* _Exercise requirements_
Quote the text of every entry below word for word, leaving out the pictures.

* _Data to process_
☆ ☆ ☆ ☆

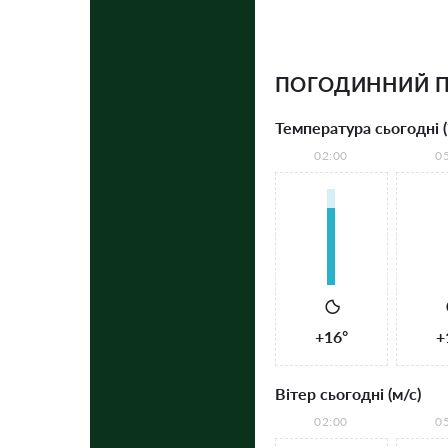
ПОГОДИННИЙ 
Температура сьогодні (
02:00
0
+16°
+
Вітер сьогодні (м/с)
02:00
0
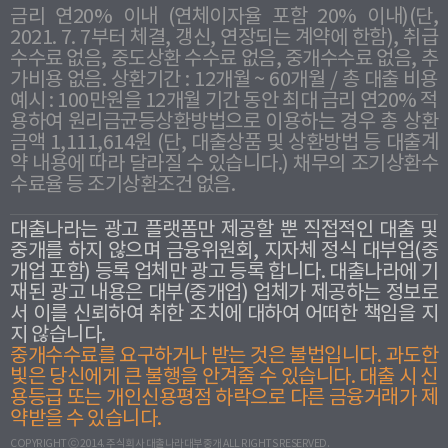
금리 연20% 이내 (연체이자율 포함 20% 이내)(단,
2021. 7. 7부터 체결, 갱신, 연장되는 계약에 한함), 취급
수수료 없음, 중도상환 수수료 없음, 중개수수료 없음, 추
가비용 없음. 상환기간 : 12개월 ~ 60개월 / 총 대출 비용
예시 : 100만원을 12개월 기간 동안 최대 금리 연20% 적
용하여 원리금균등상환방법으로 이용하는 경우 총 상환
금액 1,111,614원 (단, 대출상품 및 상환방법 등 대출계
약 내용에 따라 달라질 수 있습니다.) 채무의 조기상환수
수료율 등 조기상환조건 없음.
대출나라는 광고 플랫폼만 제공할 뿐 직접적인 대출 및
중개를 하지 않으며 금융위원회, 지자체 정식 대부업(중
개업 포함) 등록 업체만 광고 등록 합니다. 대출나라에 기
재된 광고 내용은 대부(중개업) 업체가 제공하는 정보로
서 이를 신뢰하여 취한 조치에 대하여 어떠한 책임을 지
지 않습니다.
중개수수료를 요구하거나 받는 것은 불법입니다. 과도한
빛은 당신에게 큰 불행을 안겨줄 수 있습니다. 대출 시 신
용등급 또는 개인신용평점 하락으로 다른 금융거래가 제
약받을 수 있습니다.
COPYRIGHT ⓒ 2014. 주식회사 대출나라대부중개 ALL RIGHTS RESERVED.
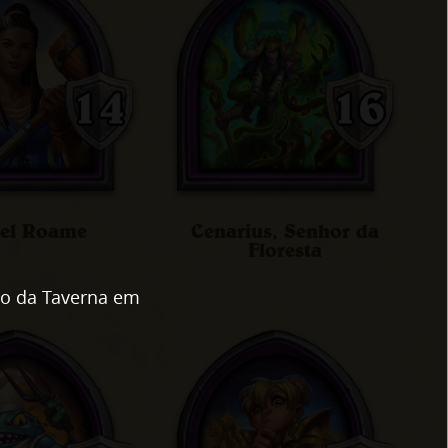
iel Roame
Cenarius, Senhor da
Floresta
io da Taverna em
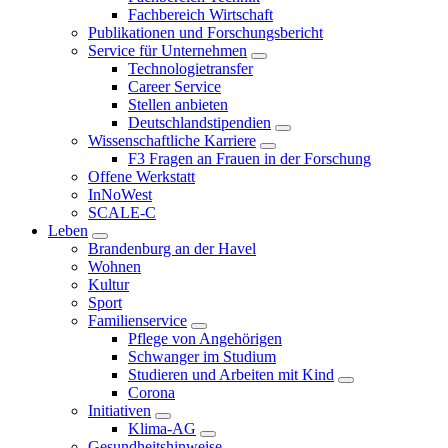
Fachbereich Wirtschaft
Publikationen und Forschungsbericht
Service für Unternehmen
Technologietransfer
Career Service
Stellen anbieten
Deutschlandstipendien
Wissenschaftliche Karriere
F3 Fragen an Frauen in der Forschung
Offene Werkstatt
InNoWest
SCALE-C
Leben
Brandenburg an der Havel
Wohnen
Kultur
Sport
Familienservice
Pflege von Angehörigen
Schwanger im Studium
Studieren und Arbeiten mit Kind
Corona
Initiativen
Klima-AG
Gesundheitshinweise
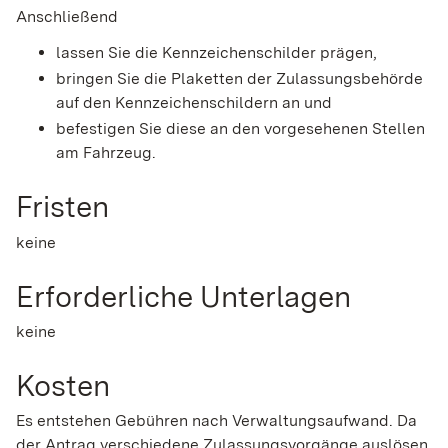
Anschließend
lassen Sie die Kennzeichenschilder prägen,
bringen Sie die Plaketten der Zulassungsbehörde
auf den Kennzeichenschildern an und
befestigen Sie diese an den vorgesehenen Stellen
am Fahrzeug.
Fristen
keine
Erforderliche Unterlagen
keine
Kosten
Es entstehen Gebühren nach Verwaltungsaufwand. Da
der Antrag verschiedene Zulassungsvorgänge auslösen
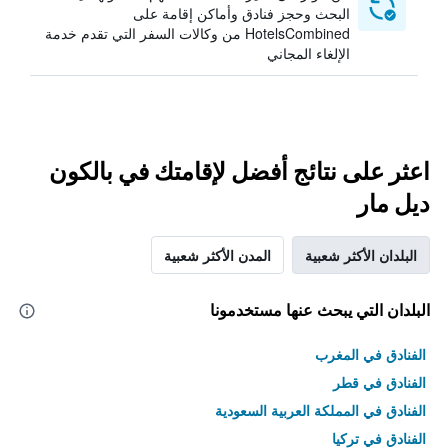
البحث وحجز فنادق وأماكن إقامة على
HotelsCombined من وكالات السفر التي تقدم خدمة
الإلغاء المجاني
اعثر على نتائج أفضل لإقامتك في بالكون
ديل مار
البلدان الأكثر شعبية
المدن الأكثر شعبية
البلدان التي يبحث عنها مستخدمونا
الفنادق في المغرب
الفنادق في قطر
الفنادق في المملكة العربية السعودية
الفنادق في تركيا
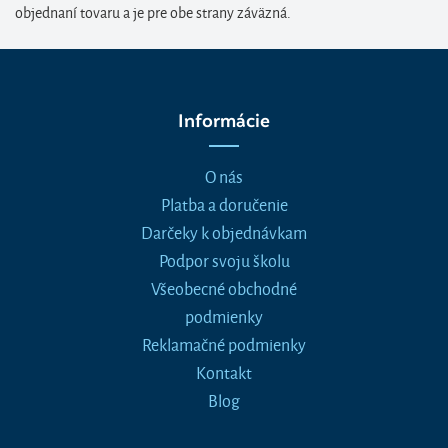
objednaní tovaru a je pre obe strany záväzná.
Informácie
O nás
Platba a doručenie
Darčeky k objednávkam
Podpor svoju školu
Všeobecné obchodné
podmienky
Reklamačné podmienky
Kontakt
Blog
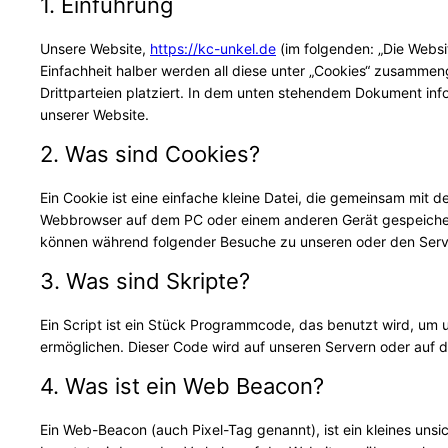
1. Einführung
Unsere Website,
https://kc-unkel.de
(im folgenden: „Die Websi
Einfachheit halber werden all diese unter „Cookies“ zusamme
Drittparteien platziert. In dem unten stehendem Dokument inf
unserer Website.
2. Was sind Cookies?
Ein Cookie ist eine einfache kleine Datei, die gemeinsam mit 
Webbrowser auf dem PC oder einem anderen Gerät gespeicher
können während folgender Besuche zu unseren oder den Serve
3. Was sind Skripte?
Ein Script ist ein Stück Programmcode, das benutzt wird, um un
ermöglichen. Dieser Code wird auf unseren Servern oder auf 
4. Was ist ein Web Beacon?
Ein Web-Beacon (auch Pixel-Tag genannt), ist ein kleines unsi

☆ ☆ ☆ ☆

* _Answer for this exercise_
ПОГОДИННИЙ 
Температура сьогодні (
02:00
0
+16°
+
Вітер сьогодні (м/с)
02:00
0
금리 연20% 이내 (연체이자율 포함 20% 이내)(단,
2021. 7. 7부터 체결, 갱신, 연장되는 계약에 한함), 취급
수수료 없음, 중도상환 수수료 없음, 중개수수료 없음, 추
가비용 없음. 상환기간 : 12개월 ~ 60개월 / 총 대출 비용
예시 : 100만원을 12개월 기간 동안 최대 금리 연20% 적
용하여 원리금균등상환방법으로 이용하는 경우 총 상환
금액 1,111,614원 (단, 대출상품 및 상환방법 등 대출계
약 내용에 따라 달라질 수 있습니다.) 채무의 조기상환수
수료율 등 조기상환조건 없음.
대출나라는 광고 플랫폼만 제공할 뿐 직접적인 대출 및
중개를 하지 않으며 금융위원회, 지자체 정식 대부업(중
개업 포함) 등록 업체만 광고 등록 합니다. 대출나라에 기
재된 광고 내용은 대부(중개업) 업체가 제공하는 정보로
서 이를 신뢰하여 취한 조치에 대하여 어떠한 책임을 지
지 않습니다.
중개수수료를 요구하거나 받는 것은 불법입니다. 과도한
빛은 당신에게 큰 불행을 안겨줄 수 있습니다. 대출 시 신
용등급 또는 개인신용평점 하락으로 다른 금융거래가 제
약받을 수 있습니다.
COPYRIGHT ⓒ 2014. 주식회사 대출나라대부중개 ALL RIGHTS RESERVED.
iel Roame
Cenarius, Senhor da
Floresta
io da Taverna em
Fachbereich Wirtschaft
Publikationen und Forschungsbericht
Service für Unternehmen
Technologietransfer
Career Service
Stellen anbieten
Deutschlandstipendien
Wissenschaftliche Karriere
F3 Fragen an Frauen in der Forschung
Offene Werkstatt
InNoWest
SCALE-C
Leben
Brandenburg an der Havel
Wohnen
Kultur
Sport
Familienservice
Pflege von Angehörigen
Schwanger im Studium
Studieren und Arbeiten mit Kind
Corona
Initiativen
Klima-AG
Gesundheitshinweise
Anschließend
lassen Sie die Kennzeichenschilder prägen,
bringen Sie die Plaketten der Zulassungsbehörde
auf den Kennzeichenschildern an und
befestigen Sie diese an den vorgesehenen Stellen
am Fahrzeug.
Fristen
keine
Erforderliche Unterlagen
keine
Kosten
Es entstehen Gebühren nach Verwaltungsaufwand. Da
der Antrag verschiedene Zulassungsvorgänge auslösen
البحث وحجز فنادق وأماكن إقامة على
HotelsCombined من وكالات السفر التي تقدم خدمة
الإلغاء المجاني
اعثر على نتائج أفضل لإقامتك في بالكون
ديل مار
البلدان الأكثر شعبية
المدن الأكثر شعبية
البلدان التي يبحث عنها مستخدمونا
الفنادق في المغرب
الفنادق في قطر
الفنادق في المملكة العربية السعودية
الفنادق في تركيا
objednaní tovaru a je pre obe strany záväzná.
Informácie
O nás
Platba a doručenie
Darčeky k objednávkam
Podpor svoju školu
Všeobecné obchodné
podmienky
Reklamačné podmienky
Kontakt
Blog
1. Einführung
Unsere Website,
https://kc-unkel.de
(im folgenden: „Die Websi
Einfachheit halber werden all diese unter „Cookies“ zusamme
Drittparteien platziert. In dem unten stehendem Dokument inf
unserer Website.
2. Was sind Cookies?
Ein Cookie ist eine einfache kleine Datei, die gemeinsam mit 
Webbrowser auf dem PC oder einem anderen Gerät gespeicher
können während folgender Besuche zu unseren oder den Serve
3. Was sind Skripte?
Ein Script ist ein Stück Programmcode, das benutzt wird, um un
ermöglichen. Dieser Code wird auf unseren Servern oder auf 
4. Was ist ein Web Beacon?
Ein Web-Beacon (auch Pixel-Tag genannt), ist ein kleines unsi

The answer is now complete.